## Your objective:
I would like the records restated word for word, without the pictures.

══ Material supplied ══

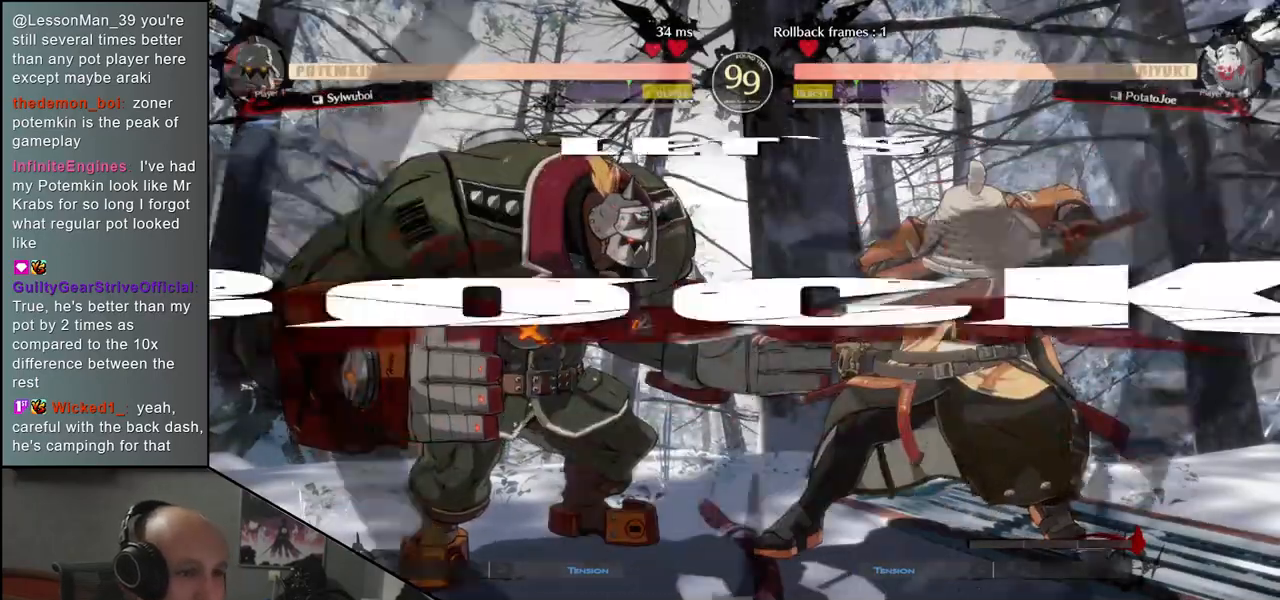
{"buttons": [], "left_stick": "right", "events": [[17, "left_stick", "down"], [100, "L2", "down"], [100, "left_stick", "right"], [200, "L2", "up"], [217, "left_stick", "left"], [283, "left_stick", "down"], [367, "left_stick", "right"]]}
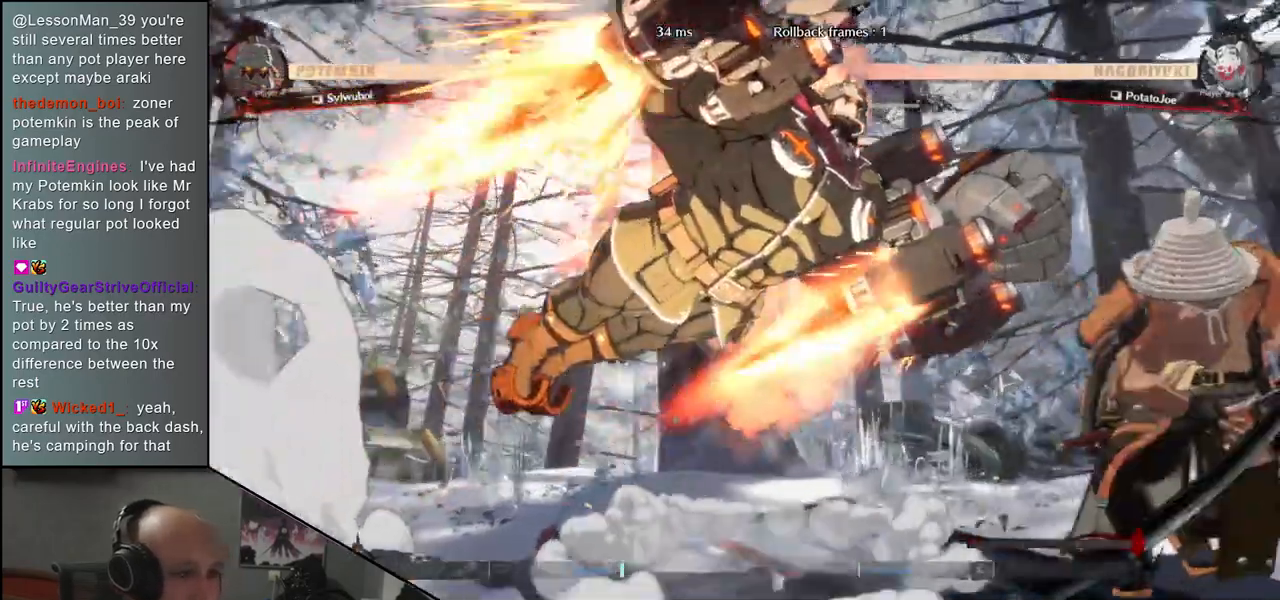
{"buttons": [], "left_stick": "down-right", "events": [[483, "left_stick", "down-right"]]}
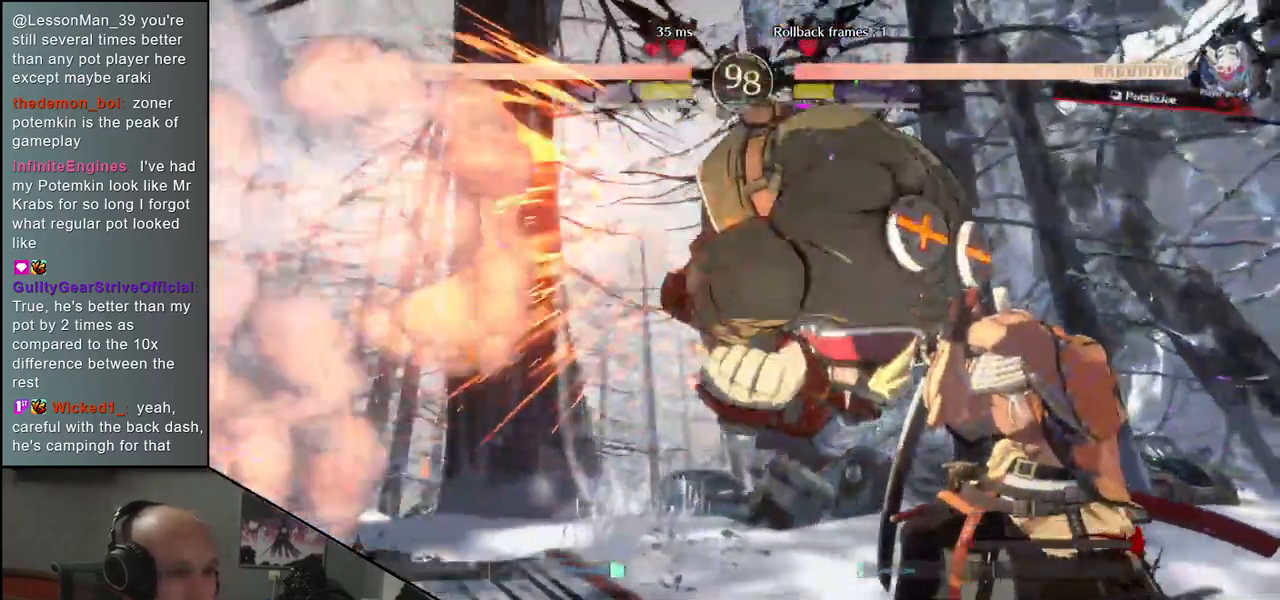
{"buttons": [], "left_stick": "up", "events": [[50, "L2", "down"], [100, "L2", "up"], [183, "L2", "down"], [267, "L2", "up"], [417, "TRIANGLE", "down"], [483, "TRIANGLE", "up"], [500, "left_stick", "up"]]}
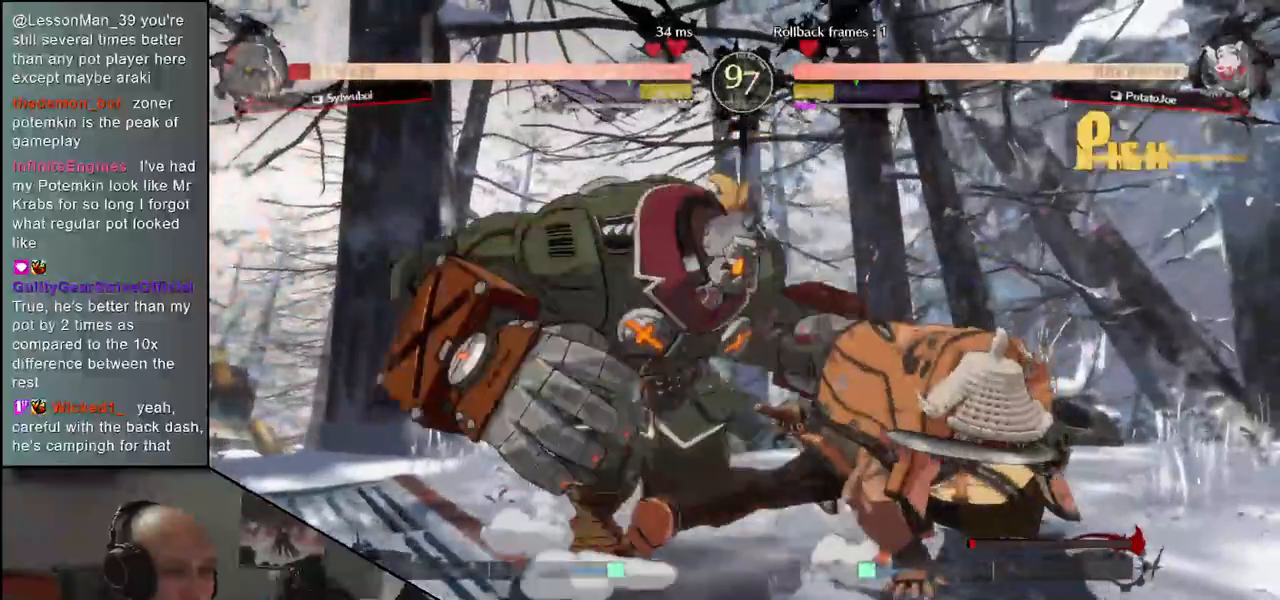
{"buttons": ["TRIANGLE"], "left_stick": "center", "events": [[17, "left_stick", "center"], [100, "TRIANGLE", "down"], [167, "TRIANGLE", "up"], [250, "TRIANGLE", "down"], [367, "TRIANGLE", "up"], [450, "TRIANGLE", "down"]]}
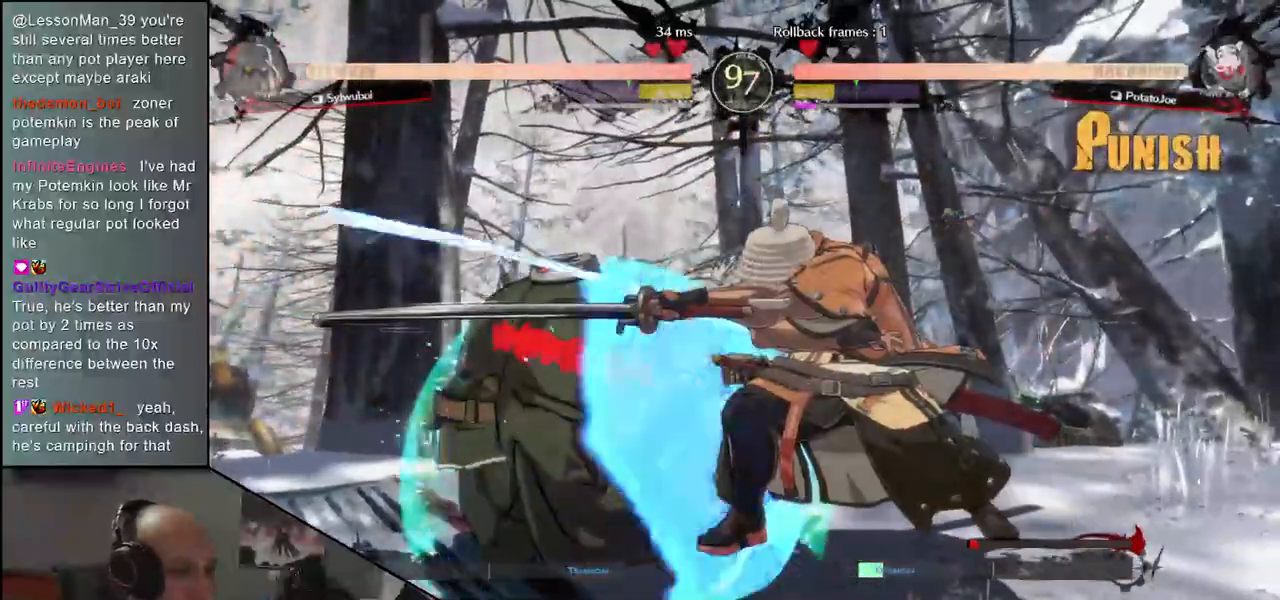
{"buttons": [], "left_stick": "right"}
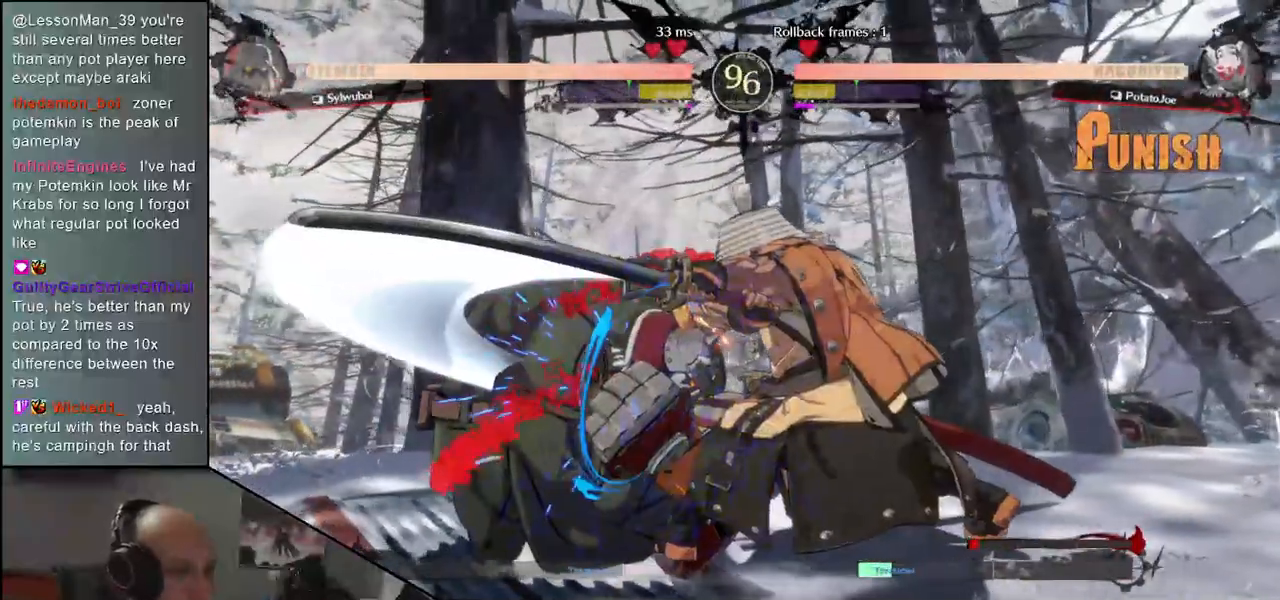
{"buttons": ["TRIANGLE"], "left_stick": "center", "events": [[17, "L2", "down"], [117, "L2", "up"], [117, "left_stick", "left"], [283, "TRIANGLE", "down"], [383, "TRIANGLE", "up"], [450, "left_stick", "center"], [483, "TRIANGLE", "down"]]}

═══

## Solution to the problem:
{"buttons": [], "left_stick": "right", "events": [[17, "left_stick", "down"], [100, "L2", "down"], [100, "left_stick", "right"], [200, "L2", "up"], [217, "left_stick", "left"], [283, "left_stick", "down"], [367, "left_stick", "right"]]}
{"buttons": [], "left_stick": "down-right", "events": [[483, "left_stick", "down-right"]]}
{"buttons": [], "left_stick": "up", "events": [[50, "L2", "down"], [100, "L2", "up"], [183, "L2", "down"], [267, "L2", "up"], [417, "TRIANGLE", "down"], [483, "TRIANGLE", "up"], [500, "left_stick", "up"]]}
{"buttons": ["TRIANGLE"], "left_stick": "center", "events": [[17, "left_stick", "center"], [100, "TRIANGLE", "down"], [167, "TRIANGLE", "up"], [250, "TRIANGLE", "down"], [367, "TRIANGLE", "up"], [450, "TRIANGLE", "down"]]}
{"buttons": [], "left_stick": "right"}
{"buttons": ["TRIANGLE"], "left_stick": "center", "events": [[17, "L2", "down"], [117, "L2", "up"], [117, "left_stick", "left"], [283, "TRIANGLE", "down"], [383, "TRIANGLE", "up"], [450, "left_stick", "center"], [483, "TRIANGLE", "down"]]}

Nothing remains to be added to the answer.